这个想法是循环遍历数组,并记住我们在数组中写入的1和0的数量。如果(写入的1 /写入的零)的比率低于我们要达到的目标比率(1 /零),则需要在序列中放入1。否则,我们将零放在序列中。比率改变,我们下次再做决定。这个想法是在数组的每个片段中追求理想的零比率。
答案 1 :(得分:1)
一种简单的方法是将理想的小数位取整。
truths = randBetween(1, 8)
values = [0,0,0,0,0,0,0,0]
offset = randBetween(0, 8 * truths - 1)
for(i = 0; i < truths; i++) {
pos = (offset + (i * 8)) / truths
values[pos % 8] = 1
}
答案 2 :(得分:1)
这是Bresenham's line-drawing algorithm的应用程序。我之所以使用它,并不是因为它在旧硬件上运行很快,而是它准确地放置了真实的值。
#include <iostream>
#include <stdexcept>
#include <string>
#include <random>
int main(int argc, char **argv) {
try {
// Read the argument.
if(argc != 2) throw std::invalid_argument("one argument");
int dy = std::stoi(argv[1]);
if(dy < 0 || dy > 8) throw std::out_of_range("[0..8]");
int values[8] = {0};
// https://en.wikipedia.org/wiki/Bresenham%27s_line_algorithm
int dx = 8;
int delta = 2 * dy - dx; // Balance the line. Permute it up later.
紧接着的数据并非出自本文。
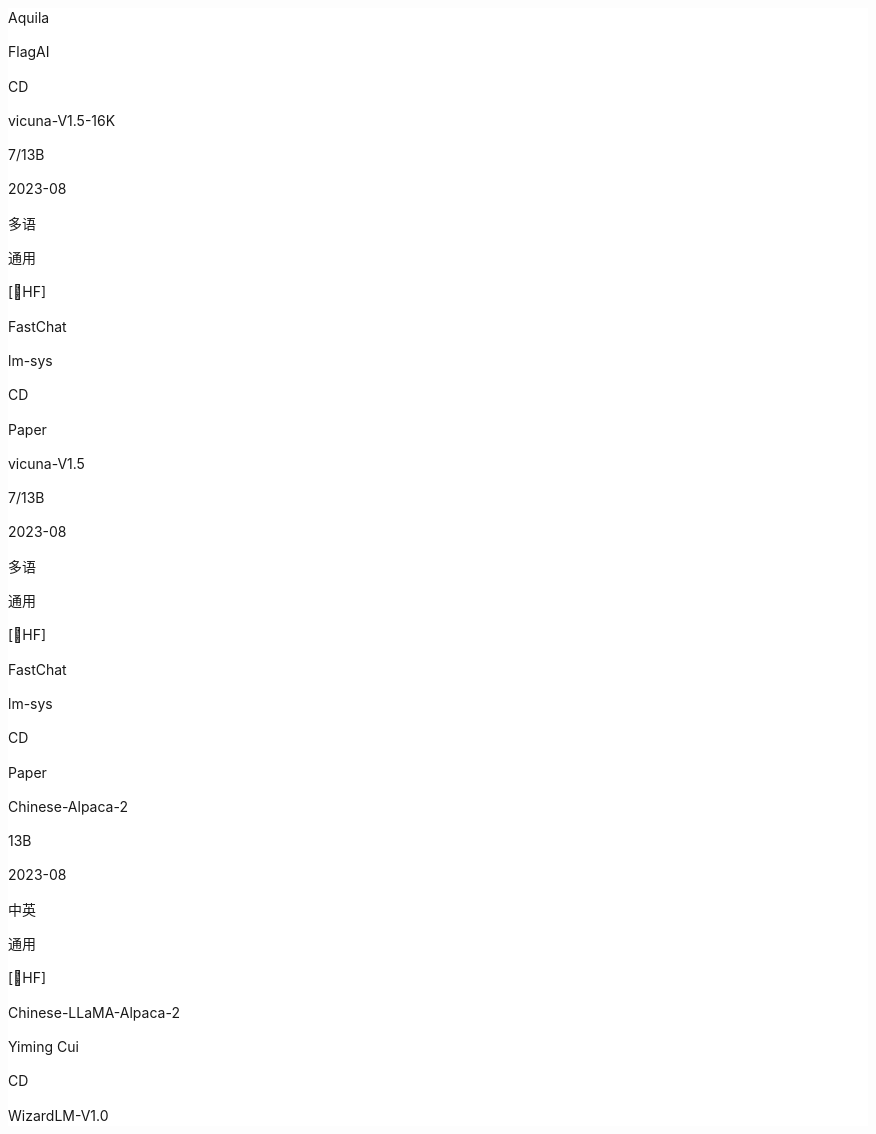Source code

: Aquila

FlagAI

CD

vicuna-V1.5-16K

7/13B

2023-08

多语

通用

\[🤗HF\]

FastChat

lm-sys

CD

Paper

vicuna-V1.5

7/13B

2023-08

多语

通用

\[🤗HF\]

FastChat

lm-sys

CD

Paper

Chinese-Alpaca-2

13B

2023-08

中英

通用

\[🤗HF\]

Chinese-LLaMA-Alpaca-2

Yiming Cui

CD

WizardLM-V1.0

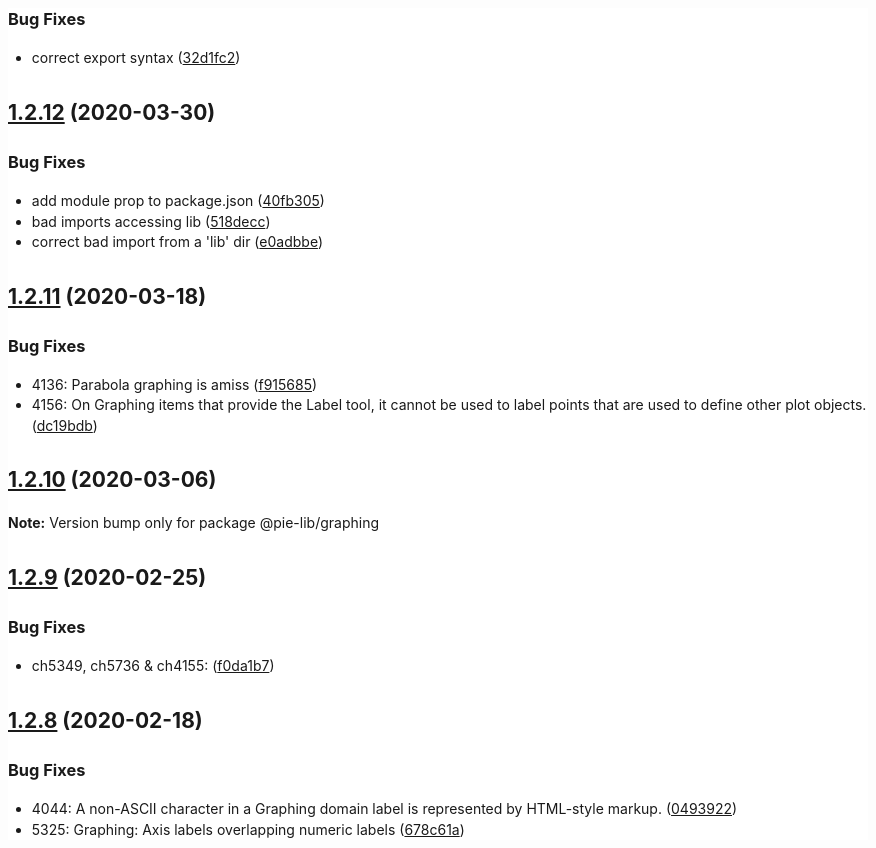 ### Bug Fixes

- correct export syntax ([32d1fc2](https://github.com/pie-framework/pie-lib/commit/32d1fc2))

## [1.2.12](https://github.com/pie-framework/pie-lib/compare/@pie-lib/graphing@1.2.11...@pie-lib/graphing@1.2.12) (2020-03-30)

### Bug Fixes

- add module prop to package.json ([40fb305](https://github.com/pie-framework/pie-lib/commit/40fb305))
- bad imports accessing lib ([518decc](https://github.com/pie-framework/pie-lib/commit/518decc))
- correct bad import from a 'lib' dir ([e0adbbe](https://github.com/pie-framework/pie-lib/commit/e0adbbe))

## [1.2.11](https://github.com/pie-framework/pie-lib/compare/@pie-lib/graphing@1.2.10...@pie-lib/graphing@1.2.11) (2020-03-18)

### Bug Fixes

- 4136: Parabola graphing is amiss ([f915685](https://github.com/pie-framework/pie-lib/commit/f915685))
- 4156: On Graphing items that provide the Label tool, it cannot be used to label points that are used to define other plot objects. ([dc19bdb](https://github.com/pie-framework/pie-lib/commit/dc19bdb))

## [1.2.10](https://github.com/pie-framework/pie-lib/compare/@pie-lib/graphing@1.2.9...@pie-lib/graphing@1.2.10) (2020-03-06)

**Note:** Version bump only for package @pie-lib/graphing

## [1.2.9](https://github.com/pie-framework/pie-lib/compare/@pie-lib/graphing@1.2.8...@pie-lib/graphing@1.2.9) (2020-02-25)

### Bug Fixes

- ch5349, ch5736 & ch4155: ([f0da1b7](https://github.com/pie-framework/pie-lib/commit/f0da1b7))

## [1.2.8](https://github.com/pie-framework/pie-lib/compare/@pie-lib/graphing@1.2.7...@pie-lib/graphing@1.2.8) (2020-02-18)

### Bug Fixes

- 4044: A non-ASCII character in a Graphing domain label is represented by HTML-style markup. ([0493922](https://github.com/pie-framework/pie-lib/commit/0493922))
- 5325: Graphing: Axis labels overlapping numeric labels ([678c61a](https://github.com/pie-framework/pie-lib/commit/678c61a))
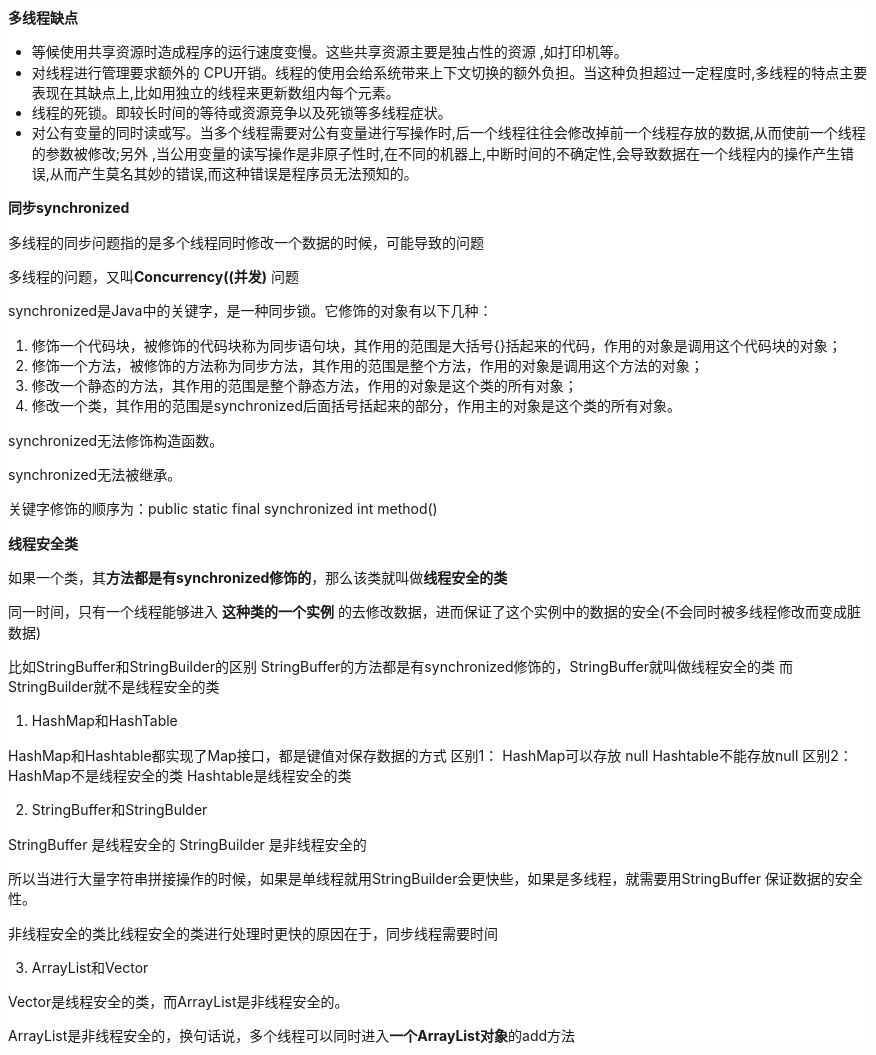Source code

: **多线程缺点**

* 等候使用共享资源时造成程序的运行速度变慢。这些共享资源主要是独占性的资源 ,如打印机等。
* 对线程进行管理要求额外的 CPU开销。线程的使用会给系统带来上下文切换的额外负担。当这种负担超过一定程度时,多线程的特点主要表现在其缺点上,比如用独立的线程来更新数组内每个元素。
* 线程的死锁。即较长时间的等待或资源竞争以及死锁等多线程症状。
* 对公有变量的同时读或写。当多个线程需要对公有变量进行写操作时,后一个线程往往会修改掉前一个线程存放的数据,从而使前一个线程的参数被修改;另外 ,当公用变量的读写操作是非原子性时,在不同的机器上,中断时间的不确定性,会导致数据在一个线程内的操作产生错误,从而产生莫名其妙的错误,而这种错误是程序员无法预知的。

**同步synchronized**

多线程的同步问题指的是多个线程同时修改一个数据的时候，可能导致的问题

多线程的问题，又叫**Concurrency((并发)** 问题

synchronized是Java中的关键字，是一种同步锁。它修饰的对象有以下几种：
1. 修饰一个代码块，被修饰的代码块称为同步语句块，其作用的范围是大括号{}括起来的代码，作用的对象是调用这个代码块的对象；
2. 修饰一个方法，被修饰的方法称为同步方法，其作用的范围是整个方法，作用的对象是调用这个方法的对象；
3. 修改一个静态的方法，其作用的范围是整个静态方法，作用的对象是这个类的所有对象；
4. 修改一个类，其作用的范围是synchronized后面括号括起来的部分，作用主的对象是这个类的所有对象。

synchronized无法修饰构造函数。

synchronized无法被继承。

关键字修饰的顺序为：public static final synchronized int method()

**线程安全类**

如果一个类，其**方法都是有synchronized修饰的**，那么该类就叫做**线程安全的类**

同一时间，只有一个线程能够进入 **这种类的一个实例** 的去修改数据，进而保证了这个实例中的数据的安全(不会同时被多线程修改而变成脏数据)

比如StringBuffer和StringBuilder的区别
StringBuffer的方法都是有synchronized修饰的，StringBuffer就叫做线程安全的类
而StringBuilder就不是线程安全的类

1. HashMap和HashTable

HashMap和Hashtable都实现了Map接口，都是键值对保存数据的方式
区别1：
HashMap可以存放 null
Hashtable不能存放null
区别2：
HashMap不是线程安全的类
Hashtable是线程安全的类

2. StringBuffer和StringBulder

StringBuffer 是线程安全的
StringBuilder 是非线程安全的

所以当进行大量字符串拼接操作的时候，如果是单线程就用StringBuilder会更快些，如果是多线程，就需要用StringBuffer 保证数据的安全性。

非线程安全的类比线程安全的类进行处理时更快的原因在于，同步线程需要时间

3. ArrayList和Vector

Vector是线程安全的类，而ArrayList是非线程安全的。

ArrayList是非线程安全的，换句话说，多个线程可以同时进入**一个ArrayList对象**的add方法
for(int x = 0; x < dx; x++) {
if(delta > 0) {
values[x] = 1;
delta -= 2 * dx;
}
delta += 2 * dy;
}
for(int x = 0; x < dx; x++)
std::cout << (x ? ", " : "") << values[x];
std::cout << std::endl;
// Rotate the number by a random amount.
// I'm sure there is an easier way to do this.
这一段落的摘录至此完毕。